## TAREAS
(A) Responde estas preguntas con datos del fragmento sobre la ciudad:
(i) ¿Entre qué dos extremos oscila la arquitectura de la ciudad?
(ii) ¿De qué décadas son los edificios más bellos?
(iii) ¿Qué juntan las familias que buscan sustento en la basura?
(B) Prosigue el fragmento sobre la ciudad a partir de su última oración.
== TEXTO EXTRAÍDO ==
Domingo, 7 de junio de 2015 | Hoy
> ALGUNOS FRAGMENTOS DE PARACAíDAS & VUELTAS, DE ANDRéS CALAMARO
Esta ciudad es un laberinto bohemio de arquitectura despareja que oscila entre lo mejor del principio del siglo XX y el urbanismo vulgar, lo peor de las décadas infames para un paisajista urbano. Aquella ciudad europeísta que parece terminada por un arquitecto del infierno. Esta ciudad.
Los más bellos edificios de los años veinte y treinta, pegados a construcciones sin gracia alguna, edificios grises. En el micro-downtown el gris es tan intenso que uno libera la enroscada fantasía de vivir en el más oscuro y deprimente de aquellos apartamentos. Y este siglo que se nos presenta con familias enteras buscando sustento en la basura, juntando papeles y cartones de a kilo para vender y revender en alguna parte hacia donde los vagones blancos llegan.
===
== INFORMACIÓN EXTRAÍDA ==
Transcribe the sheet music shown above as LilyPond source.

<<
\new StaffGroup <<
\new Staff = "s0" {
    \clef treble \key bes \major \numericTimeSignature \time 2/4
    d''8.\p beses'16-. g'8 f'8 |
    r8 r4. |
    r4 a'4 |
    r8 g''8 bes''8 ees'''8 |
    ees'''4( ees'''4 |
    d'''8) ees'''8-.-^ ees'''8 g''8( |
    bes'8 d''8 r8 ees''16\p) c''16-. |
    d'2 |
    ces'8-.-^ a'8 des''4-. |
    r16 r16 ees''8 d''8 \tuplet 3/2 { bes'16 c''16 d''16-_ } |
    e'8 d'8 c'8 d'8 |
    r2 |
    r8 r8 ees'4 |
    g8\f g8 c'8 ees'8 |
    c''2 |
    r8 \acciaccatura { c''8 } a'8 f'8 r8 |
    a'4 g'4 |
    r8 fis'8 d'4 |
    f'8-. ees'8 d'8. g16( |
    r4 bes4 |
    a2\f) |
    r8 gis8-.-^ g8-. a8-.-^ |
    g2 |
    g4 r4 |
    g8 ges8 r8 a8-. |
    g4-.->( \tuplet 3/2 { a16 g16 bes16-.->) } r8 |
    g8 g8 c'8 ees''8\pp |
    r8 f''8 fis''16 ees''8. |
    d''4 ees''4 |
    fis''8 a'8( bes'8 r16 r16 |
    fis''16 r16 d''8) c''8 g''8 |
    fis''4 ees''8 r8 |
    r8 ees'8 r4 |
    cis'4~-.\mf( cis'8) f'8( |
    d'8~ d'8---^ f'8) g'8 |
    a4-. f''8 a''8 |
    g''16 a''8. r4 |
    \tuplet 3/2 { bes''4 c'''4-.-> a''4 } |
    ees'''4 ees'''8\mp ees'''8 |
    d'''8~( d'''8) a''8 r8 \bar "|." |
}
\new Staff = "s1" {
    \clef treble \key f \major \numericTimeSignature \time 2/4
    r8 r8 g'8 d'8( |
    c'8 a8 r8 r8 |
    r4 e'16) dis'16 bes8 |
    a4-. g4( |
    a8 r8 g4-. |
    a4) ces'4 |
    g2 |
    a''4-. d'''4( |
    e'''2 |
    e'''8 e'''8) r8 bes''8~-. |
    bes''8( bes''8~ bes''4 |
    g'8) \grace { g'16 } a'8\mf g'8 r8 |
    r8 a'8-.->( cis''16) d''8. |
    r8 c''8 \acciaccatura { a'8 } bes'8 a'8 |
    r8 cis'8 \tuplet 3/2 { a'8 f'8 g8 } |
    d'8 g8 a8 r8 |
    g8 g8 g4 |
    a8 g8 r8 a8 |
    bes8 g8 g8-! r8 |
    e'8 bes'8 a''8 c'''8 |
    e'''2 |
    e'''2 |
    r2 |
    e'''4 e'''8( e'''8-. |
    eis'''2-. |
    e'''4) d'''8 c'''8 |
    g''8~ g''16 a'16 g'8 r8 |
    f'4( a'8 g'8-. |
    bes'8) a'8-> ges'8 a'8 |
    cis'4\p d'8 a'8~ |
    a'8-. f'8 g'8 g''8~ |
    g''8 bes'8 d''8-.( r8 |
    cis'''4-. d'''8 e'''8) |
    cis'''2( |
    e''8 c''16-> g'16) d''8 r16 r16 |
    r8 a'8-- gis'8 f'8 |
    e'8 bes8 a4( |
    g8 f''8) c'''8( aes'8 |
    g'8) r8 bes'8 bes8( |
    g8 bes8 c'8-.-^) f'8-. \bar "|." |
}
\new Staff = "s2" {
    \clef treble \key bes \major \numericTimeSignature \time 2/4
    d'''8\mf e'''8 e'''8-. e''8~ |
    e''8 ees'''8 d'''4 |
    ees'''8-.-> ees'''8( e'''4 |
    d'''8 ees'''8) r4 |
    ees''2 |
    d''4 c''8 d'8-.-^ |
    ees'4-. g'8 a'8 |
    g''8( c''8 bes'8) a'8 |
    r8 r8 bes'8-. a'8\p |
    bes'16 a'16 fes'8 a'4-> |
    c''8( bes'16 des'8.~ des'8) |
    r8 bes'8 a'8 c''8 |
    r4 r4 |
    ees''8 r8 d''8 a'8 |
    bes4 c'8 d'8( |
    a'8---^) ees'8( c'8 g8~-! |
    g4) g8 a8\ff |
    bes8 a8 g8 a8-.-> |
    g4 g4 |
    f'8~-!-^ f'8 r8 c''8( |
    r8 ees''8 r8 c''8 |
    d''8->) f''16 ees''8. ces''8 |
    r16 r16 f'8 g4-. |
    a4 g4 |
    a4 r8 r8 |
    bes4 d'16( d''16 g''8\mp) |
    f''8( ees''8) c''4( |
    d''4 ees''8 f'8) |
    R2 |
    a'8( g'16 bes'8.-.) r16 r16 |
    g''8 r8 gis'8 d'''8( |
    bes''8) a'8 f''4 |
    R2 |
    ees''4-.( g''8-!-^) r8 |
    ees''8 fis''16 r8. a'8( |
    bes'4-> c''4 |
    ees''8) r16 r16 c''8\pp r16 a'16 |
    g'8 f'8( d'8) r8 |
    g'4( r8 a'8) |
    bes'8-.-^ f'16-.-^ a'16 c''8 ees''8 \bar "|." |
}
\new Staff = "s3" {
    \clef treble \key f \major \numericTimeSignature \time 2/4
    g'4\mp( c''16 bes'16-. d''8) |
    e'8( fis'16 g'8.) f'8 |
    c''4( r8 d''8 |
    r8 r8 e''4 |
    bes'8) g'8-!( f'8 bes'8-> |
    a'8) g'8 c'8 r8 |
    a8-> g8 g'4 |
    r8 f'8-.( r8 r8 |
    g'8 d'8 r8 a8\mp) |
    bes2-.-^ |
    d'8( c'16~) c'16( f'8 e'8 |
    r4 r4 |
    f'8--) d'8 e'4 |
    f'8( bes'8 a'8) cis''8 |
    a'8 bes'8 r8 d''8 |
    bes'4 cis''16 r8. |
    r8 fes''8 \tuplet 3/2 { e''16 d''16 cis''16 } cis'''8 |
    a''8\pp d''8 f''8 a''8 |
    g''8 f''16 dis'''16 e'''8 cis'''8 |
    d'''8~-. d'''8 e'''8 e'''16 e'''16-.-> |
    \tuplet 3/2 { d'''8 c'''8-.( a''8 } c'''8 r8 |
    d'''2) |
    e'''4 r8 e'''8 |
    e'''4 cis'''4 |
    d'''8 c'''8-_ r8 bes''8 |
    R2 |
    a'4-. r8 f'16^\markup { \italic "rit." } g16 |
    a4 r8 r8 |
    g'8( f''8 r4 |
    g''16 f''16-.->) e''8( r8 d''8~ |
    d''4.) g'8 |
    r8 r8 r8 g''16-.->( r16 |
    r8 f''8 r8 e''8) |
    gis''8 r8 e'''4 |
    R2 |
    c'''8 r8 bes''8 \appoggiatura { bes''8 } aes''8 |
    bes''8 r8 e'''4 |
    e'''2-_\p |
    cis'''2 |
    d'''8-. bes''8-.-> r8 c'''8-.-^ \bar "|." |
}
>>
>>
===
## RESULTADOS
(A)
(i) Entre lo mejor del principio del siglo XX y el urbanismo vulgar.
(ii) De los años veinte y treinta.
(iii) Papeles y cartones de a kilo, para vender y revender.

(B)
Recuerdo lejano algún tiroteo (un Ford Falcon disparando contra civiles en plena avenida) visto desde el oscuro piso del 184 de Libertador. El Bajo no perdió su perfil y los visitantes pueden darse opulentos homenajes de carnes asadas, sexo paganini, merluza a precios muy convenientes y buen vino. Se entiende pues que tantos visitantes queden atados a los encantos de ésta, nuestra sangrienta e interminable Buenos Aires, cuna del tango y del rock, las vanguardias y las retaguardias, testigo aullador de doscientos años de historia violenta y de los recuerdos que son la nostalgia de una ciudad cada día menos nostálgica y más urgente.
Decía Jorge Luis Borges que “la única virtud de los argentinos es su pasión por la amistad”.
Y eso también es parte del paisaje.
Lo dijo un ciego.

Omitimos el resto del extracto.